FLCN is a transcriptional target of PRDM10. (A) Schematic overview of primer locations used for X-ChIP qPCR experiments as described in (B). (B) FLCN promoter binding by PRDM10 was assessed by PRDM10 X-ChIP of 293 T PRDM10 wildtype and Cys677Tyr (C677Y) mutant cells. Fold enrichment of binding capacities between wild-type and C677Y mutant PRDM10 was determined by qPCR, showing that the mutation strongly diminished promoter binding. Bar graphs are representative of differences observed in three independent ChIP experiments, with two technical replicates per qPCR, and normalized to input and a predicted non-binding region ~20 kB upstream (left) or downstream (right) of the FLCN promoter. Two different primer sets surrounding the predicted PRDM10 motif (GGTGGTACGGCTCA) in the FLCN promoter were used. (C) qPCR (n = 2) shows that inducible overexpression (OE) of PRDM10^Cys677Tyr slightly repressed FLCN expression within 72 h, while this effect did not occur upon overexpression of PRDM10^WT in 293 T cells. (D) Volcano plot showing gene expression changes upon five days induction of PRDM10^Cys677Tyr in RPTEC/TERT1. 6087 genes are differentially expressed (P-value ≤ 0.05).

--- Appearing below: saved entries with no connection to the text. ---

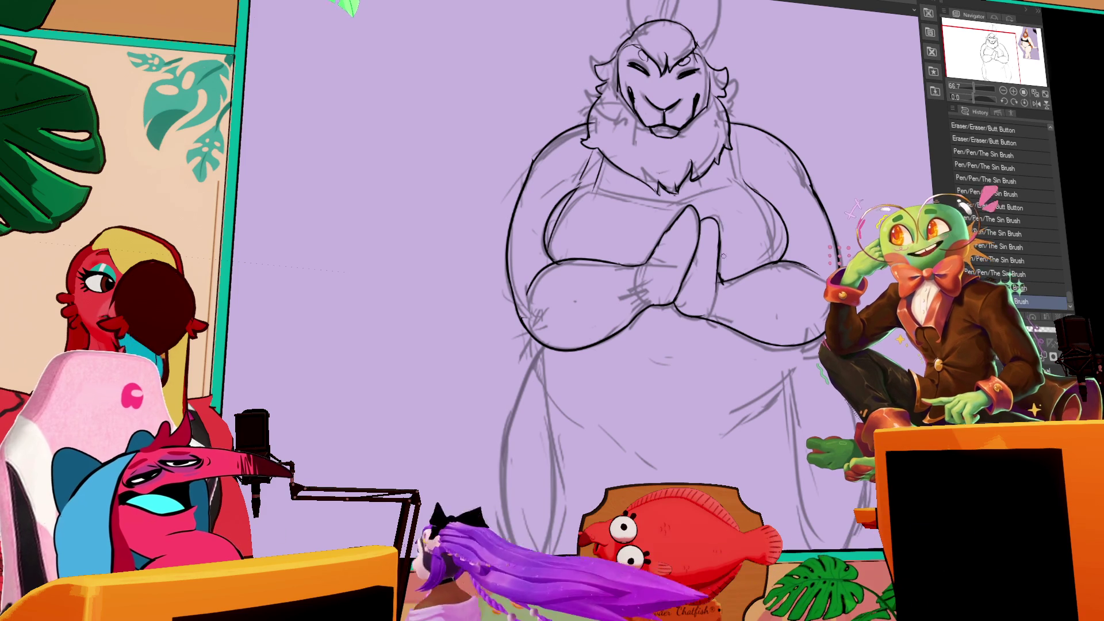
{"action": "mouse_move", "coordinate": [697, 260]}
{"action": "left_mouse_down"}
{"action": "mouse_move", "coordinate": [709, 257]}
{"action": "mouse_move", "coordinate": [676, 246]}
{"action": "mouse_move", "coordinate": [690, 212]}
{"action": "left_mouse_up"}
{"action": "mouse_move", "coordinate": [695, 219]}
{"action": "left_mouse_down"}
{"action": "mouse_move", "coordinate": [681, 213]}
{"action": "mouse_move", "coordinate": [688, 206]}
{"action": "left_mouse_up"}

Top 20 of most significant differential genes are indicated, plus, as a reference, these marker genes: PRDM10, FLCN, GPNMB, RRAGD, PTEN, CCND1, CDH1, CDH3, ACP5, PDGFRB and CCL2. Asterisks indicate genes of potential interest overlapping between FLCN^KO and PRDM10^Cys677Tyr cell lines. (E) Volcano plot showing gene expression changes upon FLCN^KO in RPTEC/TERT1. A total of 3703 genes are differentially expressed (P-value ≤ 0.05). Top 20 of most significant differential genes are indicated, plus, as a reference, these marker genes: PRDM10, FLCN, GPNMB, RRAGD, PTEN, CCND1, CDH1, CDH3, ACP5, PDGFRB and CCL2. Asterisks indicate genes of potential interest overlapping between FLCN^KO and PRDM10^Cys677Tyr cell lines. (F) Overlap of gene expression changes upon FLCN loss or PRDM10^Cys677Tyr induction in RPTECs. A total of 446 genes are significantly upregulated in both conditions and 473 genes are significantly downregulated in both conditions. Gene lists are provided as Supplementary Material, Table S3.